(Records drawn from a dataset)
****

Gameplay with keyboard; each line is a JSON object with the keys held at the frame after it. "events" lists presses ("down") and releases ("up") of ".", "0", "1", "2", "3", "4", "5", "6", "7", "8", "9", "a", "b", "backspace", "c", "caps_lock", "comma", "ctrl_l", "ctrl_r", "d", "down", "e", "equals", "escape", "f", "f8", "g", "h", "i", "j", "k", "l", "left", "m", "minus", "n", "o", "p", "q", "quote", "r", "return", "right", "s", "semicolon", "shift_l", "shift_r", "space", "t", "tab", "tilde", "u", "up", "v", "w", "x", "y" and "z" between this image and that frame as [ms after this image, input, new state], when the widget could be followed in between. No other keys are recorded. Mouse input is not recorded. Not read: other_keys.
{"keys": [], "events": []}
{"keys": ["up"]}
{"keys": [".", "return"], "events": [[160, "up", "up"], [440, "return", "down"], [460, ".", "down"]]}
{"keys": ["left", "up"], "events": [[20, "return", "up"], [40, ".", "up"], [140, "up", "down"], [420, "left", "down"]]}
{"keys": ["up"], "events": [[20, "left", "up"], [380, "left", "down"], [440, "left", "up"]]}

****

### Work item
Your job is to return all lines above that hold the word "down".

### Exercise response
Gameplay with keyboard; each line is a JSON object with the keys held at the frame after it. "events" lists presses ("down") and releases ("up") of ".", "0", "1", "2", "3", "4", "5", "6", "7", "8", "9", "a", "b", "backspace", "c", "caps_lock", "comma", "ctrl_l", "ctrl_r", "d", "down", "e", "equals", "escape", "f", "f8", "g", "h", "i", "j", "k", "l", "left", "m", "minus", "n", "o", "p", "q", "quote", "r", "return", "right", "s", "semicolon", "shift_l", "shift_r", "space", "t", "tab", "tilde", "u", "up", "v", "w", "x", "y" and "z" between this image and that frame as [ms after this image, input, new state], when the widget could be followed in between. No other keys are recorded. Mouse input is not recorded. Not read: other_keys.
{"keys": [".", "return"], "events": [[160, "up", "up"], [440, "return", "down"], [460, ".", "down"]]}
{"keys": ["left", "up"], "events": [[20, "return", "up"], [40, ".", "up"], [140, "up", "down"], [420, "left", "down"]]}
{"keys": ["up"], "events": [[20, "left", "up"], [380, "left", "down"], [440, "left", "up"]]}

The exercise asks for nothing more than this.